My first response? "Wow. Wow. And Wow." My main point? If you dress mediocre, then you'll end up hunting and searching for treasure and inspiration and excitement with no guarantee of payoff. Not every oyster opens to a pearl. Some may look like authentic, freshwater pearls - but in reality are manufactured and not quite what they seem. Some oysters are too tough to open, and those mediocre dressers will simply give up. And some oysters are out of reach. If you look and act mediocre, you have to expect mediocre outcomes.

His roommate's argument? Basically that if you look 'average', you can go to any kind of bar. But if you look good - you can only go to nice bars.

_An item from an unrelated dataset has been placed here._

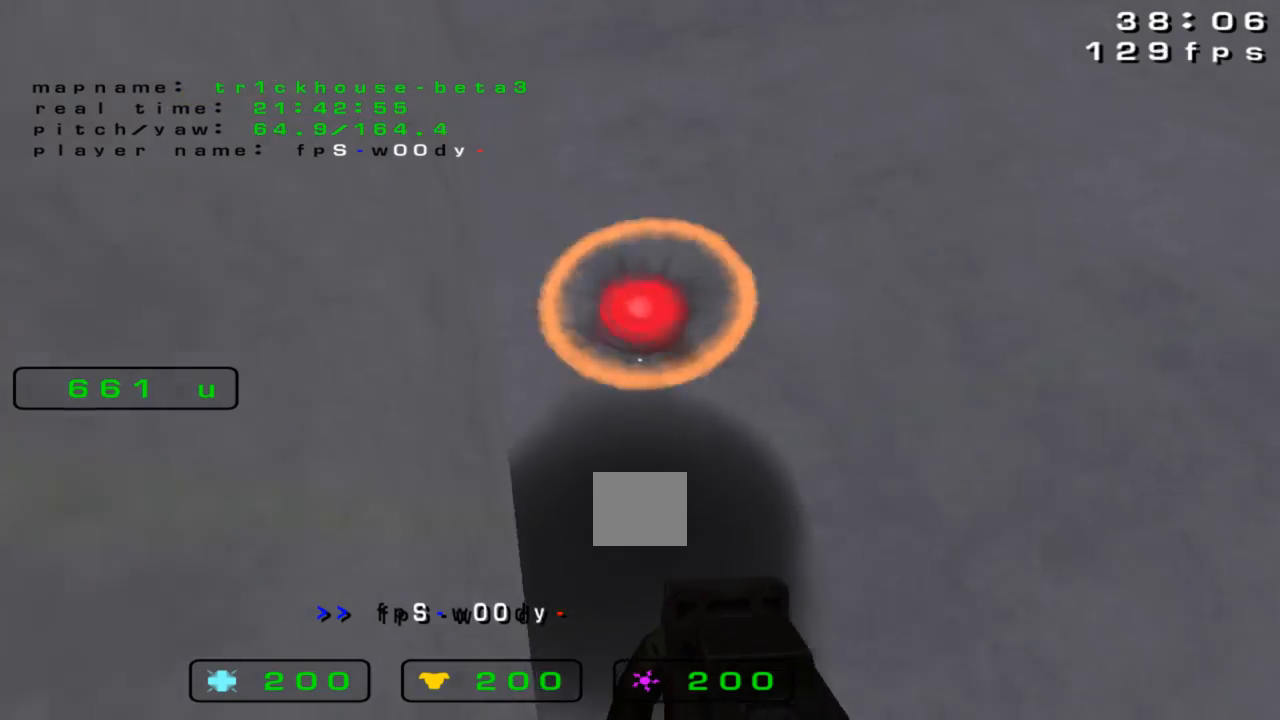
{"keys": ["down", "right"], "events": []}
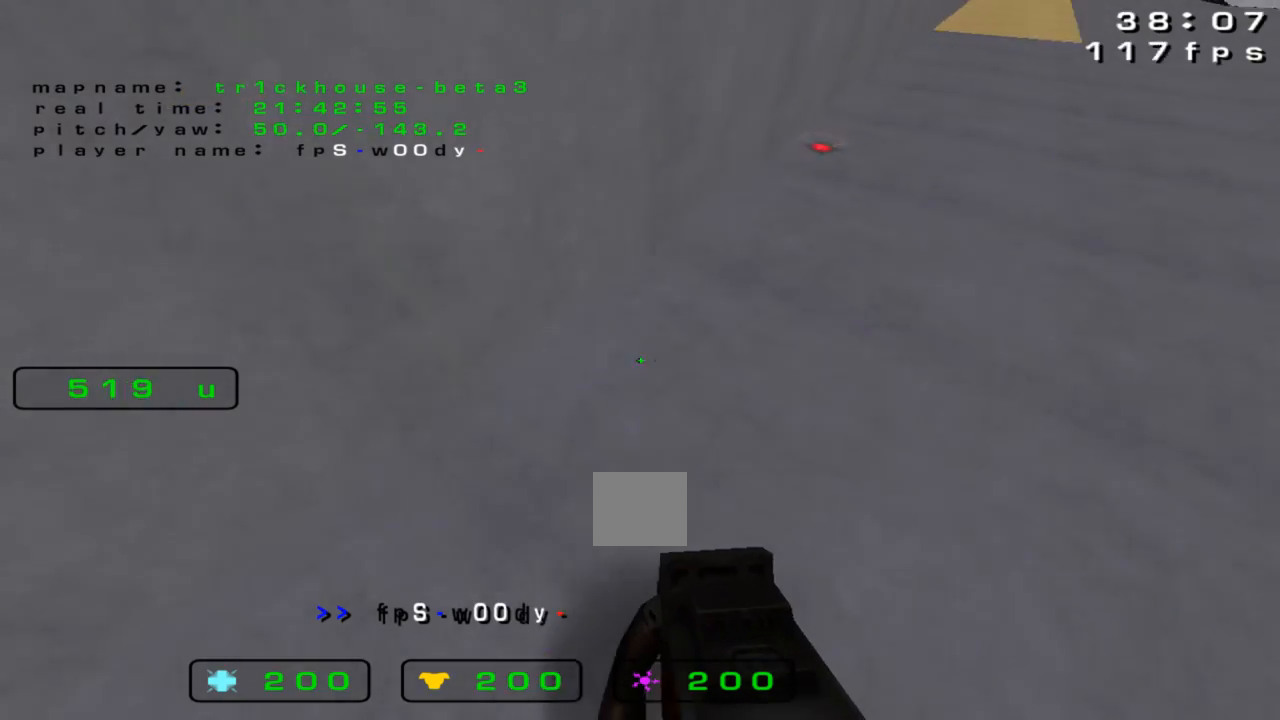
{"keys": ["left"], "events": [[300, "down", "up"], [300, "right", "up"], [400, "left", "down"]]}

My response again? Quite the contrary. Atmosphere is always alterable. You can wear a fabulous 3 piece suit to Chili's or your neighbourhood grill and fit in just fine based on your approach, attitude, and the way you carry yourself. And you can wear shorts and a rugby shirt to Morton's or Ruth's Chris or another higher end establishment if, again, you have the proper approach, attitude, and aura.

Most simply: If you let your clothes dictate where you can and cannot go, the world is not your oyster - but your prison.

And going back to the original statement about "being average lets you go to any type of bar" really made me think more about why we go to bars in the first place. You go to bars for entertainment, for socializing, for drinking, and for meeting people - whether potential mates, friends, or just random conversation. No one wants to be with average people. And for sure, no one wants to date or mate just an average lover.

After thinking about this brief message exchange, I started thinking about the importance of approach, attitude, and aura in many activities.

When I was little, my family and I would eat some pretty fabulous meals. At the end of the meal, when everyone was stuffed full of delicious foods and had engaged in stimulating, meaningful conversation, my Father would comment that this is the difference between eating and dining. Eating is a necessity. Dining might involve a bit more planning and resources, but is significantly more meaningful and enjoyable.

This same concept can be applied to fashion. There's a huge divide in dressing out of necessity and dressing with fashion and style. Uniforms are perfect for protecting yourself from danger, weather or work related elements, or because you're simply required to do so. But expressing your style through daily fashions brings vitality, colour, and texture. You've never seen Scott Schuman photograph a mundane, lacklustre ensemble; it wouldn't even catch his eye.

I'm not saying we should all go out and mimic the avant-garde trends of the latest runway show in Paris or Milano. First impressions are often the only chance we get in life. So put your best food forward. Live and act with purpose. Make the sidewalk your catwalk. And the world will truly be your oyster.